__SUPPLIED TEXT__.

Using the genome sequence, along with RNA sequence data generated for several cavefish tissues, the group annotated an estimated 23,042 protein-coding genes and identified transposable element sequences that made up roughly one-third of the genome.

The study's authors also used the cave fish variant and gene expression data to narrow in on candidate genes that correspond to quantitative trait loci that have been linked to traits such as vibration attraction, muted coloring, and eye degeneration— information they hope will prove useful in understanding the human eye and degenerative conditions that can affect it.

"Many of [the characteristic cavefish] traits are really important for human health, such as the fishes' eye loss, which could be analogous to human diseases such as retinal degeneration," corresponding author Suzanne McGaugh said in a statement. McGaugh was affiliated with the Genome Institute at Washington University when the study was done. She is now doing ecology, evolution, and behavior research at the University of Minnesota.

A meta-analysis appearing in JAMA Pediatrics considered potential ties between genetic risk scores related to adult obesity and body size and/or composition at birth through five years of age.

Using data for more than 3,000 children enrolled through birth cohorts in England, France, and Spain, researchers from the University of Cambridge and elsewhere assessed genetic obesity risk based on information at 16 SNPs linked to adult body mass index patterns through past genome-wide association studies. They also considered body mass and composition features such as weight, BMI, lean mass, fat mass, height, and body fat at birth for these participants.

__INFORMATION__.
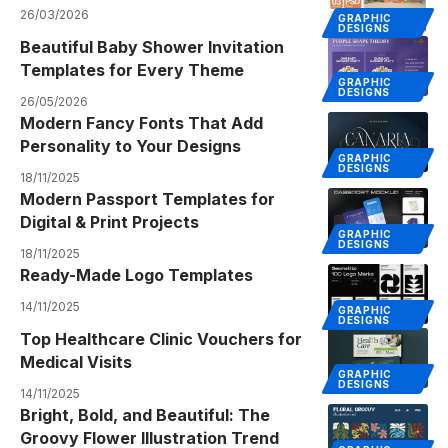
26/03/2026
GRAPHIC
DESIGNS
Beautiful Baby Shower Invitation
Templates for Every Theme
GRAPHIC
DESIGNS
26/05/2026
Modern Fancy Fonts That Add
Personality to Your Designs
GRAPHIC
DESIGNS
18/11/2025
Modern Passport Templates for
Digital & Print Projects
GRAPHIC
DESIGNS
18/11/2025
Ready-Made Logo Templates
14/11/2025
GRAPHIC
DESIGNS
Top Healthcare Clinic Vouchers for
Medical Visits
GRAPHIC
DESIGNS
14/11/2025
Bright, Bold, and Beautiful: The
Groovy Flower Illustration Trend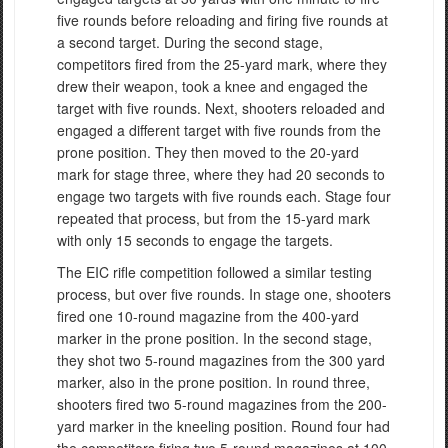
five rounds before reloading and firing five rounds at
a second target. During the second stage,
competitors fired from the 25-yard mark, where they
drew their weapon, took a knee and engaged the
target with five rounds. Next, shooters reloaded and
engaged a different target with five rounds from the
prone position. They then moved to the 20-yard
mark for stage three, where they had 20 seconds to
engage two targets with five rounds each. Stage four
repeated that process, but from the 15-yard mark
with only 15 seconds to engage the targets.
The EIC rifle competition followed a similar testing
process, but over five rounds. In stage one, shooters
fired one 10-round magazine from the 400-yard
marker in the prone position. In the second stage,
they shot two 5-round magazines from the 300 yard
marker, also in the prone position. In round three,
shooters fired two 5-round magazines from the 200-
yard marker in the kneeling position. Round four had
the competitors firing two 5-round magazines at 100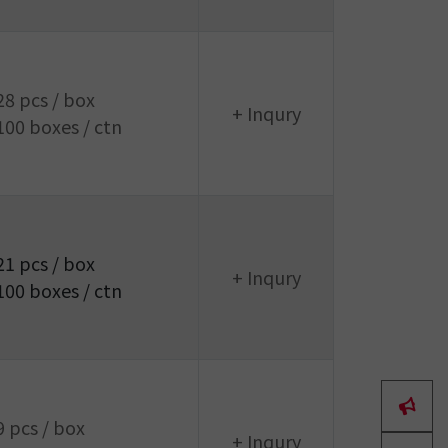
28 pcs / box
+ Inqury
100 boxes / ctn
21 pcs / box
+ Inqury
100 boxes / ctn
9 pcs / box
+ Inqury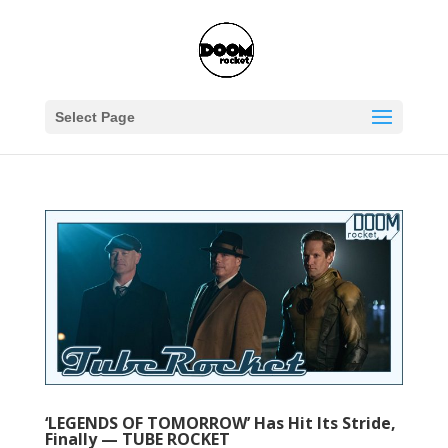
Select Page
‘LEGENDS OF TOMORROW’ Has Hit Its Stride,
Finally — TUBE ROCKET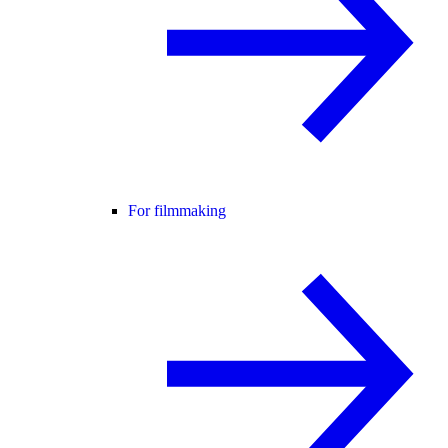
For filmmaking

__YOUR GOAL__. Extract the passage of the genetics news text starting at "A meta-analysis appearing" and ending at "years of age.", copying it word for word.

__WRITTEN RESPONSE__.
A meta-analysis appearing in JAMA Pediatrics considered potential ties between genetic risk scores related to adult obesity and body size and/or composition at birth through five years of age.